═══ Extrait choisi ═══

Jour 11 : Fluminimaggiore - Barumini - Santu Lussurgiu

Aujourd’hui, il pl… Ah tiens, non ! Aujourd’hui, il fait très beau, et la météo annonce que ça va continuer, avec le soleil et la chaleur que l’on a déjà connus au début du voyage, pour tous les endroits que l’on va s’apprêter à visiter au cour de la journée.

Mais la première chose à faire, c’est de se restaurer en prenant le petit déjeuner du B&B. La gérante nous avait dit que c’était de 8h à 10h, et à 9h45, on n’est toujours pas prêt… Je descends quand même, un peu (beaucoup) dans les vapes pour réserver une place et s’excuser du retard. La gérante est très accommodante et me fait signe que ce n’est pas du tout grave, on peut prendre notre temps, et on ne s’en gêne pas. Le petit jardin est très joli et c’est agréable de prendre son thé dedans, sachant que la pluie est belle et bien passée ! Dans ce B&B aussi, des petits gâteaux maison sont proposés.

La gérante est beaucoup moins bavarde que celle d’Iglesias, elle ne parle pas l’anglais, mais bredouille quelques mots en français, juste de quoi se débrouiller avec des clients, mais pas non plus de quoi enchaîner les sujets de conversation.

On remballe nos bagages et on s’en va. La voiture était garée devant un supermercato, ça tombe bien, on se réapprovisionne en bouteilles d’eau, en déodorant et en lames de rasoirs, le nécessaire en somme, et nous voilà partis pour Barumini, qui dispose d’un très grand et très beau site nuragique qu’il ne faut pas rater.

La route est relativement longue, près de 70 km pour 1h30 de route, ce sera notre plus grande incursion dans les terres de ce périple, et l’occasion pour nous de découvrir un autre paysage que les monts et montagnes de la côte. Mais avant d’y arriver, Corinne me rappelle qu’on avait aussi prévu quelque chose d’autre sur ce chemin : une balade sur les dunes de sable blanc de Piscinas. À quelques kilomètres, il faut prendre un chemin de traverse vers un petit village et continuer sur quelques kilomètres. La route goudronnée fait place à un chemin pavé, puis à un sentier de cailloux, pour finir par du sable.

Piscinas

Une pancarte écrite en italien semble nous dire que la route ne doit pas être prise, on tourne pour en prendre une autre, mais les pluies des jours précédents l’ont rendue impraticable, une rivière la bloque, et il est interdit de traverser quand c’est le cas (et c’est bien compréhensible).

S’il y a de l’eau, il vaut mieux éviter de traverser…

On retourne s’engager sur la première route, à le relire, le message semble vouloir dire qu’il ne faut pas rouler sur les dunes, ça semble être du bon sens, mais si la pancarte est là, c’est qu’il y en a qui ont dû repousser les limites de l’imbécilité encore plus loin… Un parking bien rempli nous indique qu’en effet, c’était la bonne route à suivre.

═══ Données fournies ═══

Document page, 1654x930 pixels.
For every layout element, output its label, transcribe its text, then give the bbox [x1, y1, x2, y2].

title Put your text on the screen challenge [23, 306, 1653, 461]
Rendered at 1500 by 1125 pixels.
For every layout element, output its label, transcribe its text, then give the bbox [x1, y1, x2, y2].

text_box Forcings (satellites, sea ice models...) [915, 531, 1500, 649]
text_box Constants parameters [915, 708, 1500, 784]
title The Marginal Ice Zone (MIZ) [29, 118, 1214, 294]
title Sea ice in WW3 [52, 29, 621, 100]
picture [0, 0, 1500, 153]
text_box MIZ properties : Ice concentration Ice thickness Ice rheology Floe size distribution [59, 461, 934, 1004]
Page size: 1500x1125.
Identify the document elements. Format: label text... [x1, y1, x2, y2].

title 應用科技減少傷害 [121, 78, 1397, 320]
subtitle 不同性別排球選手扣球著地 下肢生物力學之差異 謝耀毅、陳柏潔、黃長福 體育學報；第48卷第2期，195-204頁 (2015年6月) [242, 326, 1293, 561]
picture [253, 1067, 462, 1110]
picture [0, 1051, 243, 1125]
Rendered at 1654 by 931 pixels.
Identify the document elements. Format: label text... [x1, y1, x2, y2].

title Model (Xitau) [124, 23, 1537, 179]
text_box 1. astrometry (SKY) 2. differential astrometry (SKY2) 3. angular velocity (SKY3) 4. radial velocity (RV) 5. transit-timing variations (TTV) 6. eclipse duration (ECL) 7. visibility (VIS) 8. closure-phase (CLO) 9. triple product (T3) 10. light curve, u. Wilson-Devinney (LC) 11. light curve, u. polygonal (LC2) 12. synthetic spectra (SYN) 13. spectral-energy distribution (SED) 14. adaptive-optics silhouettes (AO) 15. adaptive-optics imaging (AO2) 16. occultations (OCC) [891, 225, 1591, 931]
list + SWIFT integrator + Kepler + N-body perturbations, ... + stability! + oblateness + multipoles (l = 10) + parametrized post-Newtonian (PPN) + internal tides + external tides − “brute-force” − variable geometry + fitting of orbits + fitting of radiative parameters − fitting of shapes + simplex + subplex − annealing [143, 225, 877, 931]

═══

Objectif =
Poursuivez le récit de voyage de Fluminimaggiore à Santu Lussurgiu à partir de sa dernière phrase.

Résultat =
Le premier parking est gratuit, et rempli. Le second est payant, mais chat échaudé craignant l’eau froide, on se prend une place. Le tarif à la journée est de 5€, mais on arrive à négocier pour n’avoir que jusqu’à 14h pour 3€, c’est toujours ça de pris. Il est midi et on s’en va crapahuter sur la plage, puis sur une dune que l’on voit au loin. Le chemin n’est pas évident pour y arriver, d’autant que des obstacles naturels nous barrent le chemin : la petite rivière qui barrait la route aux voitures nous barre maintenant la route pour atteindre la dune que l’on s’est fixée, mais un passage à gué en courant nous permet d’avancer. L’escalade avait l’air simple d’en bas, mais c’est vraiment pentu lorsque l’on se trouve à son pied. On avance en zigzag, mais quand on arrive enfin en haut, on a droit à un magnifique panorama.

Magnifique panorama

La plage est longue de plusieurs kilomètres. Les dunes s’étendent jusqu’à deux kilomètres dans les terres et c’est vrai que du haut de la nôtre, on ne distingue rien d’autre que la mer d’un côté et le sable recouvert d’arbustes de l’autre. C’est vraiment très beau !

On regarde les autres dunes en se demandant si on peut y aller aussi, mais on relativise rapidement : la première était déjà suffisamment crevante, le panorama serait-il particulièrement différent de celui sur laquelle on est ? et les distances jouant des tours, combien de temps cela prendrait-il vraiment ?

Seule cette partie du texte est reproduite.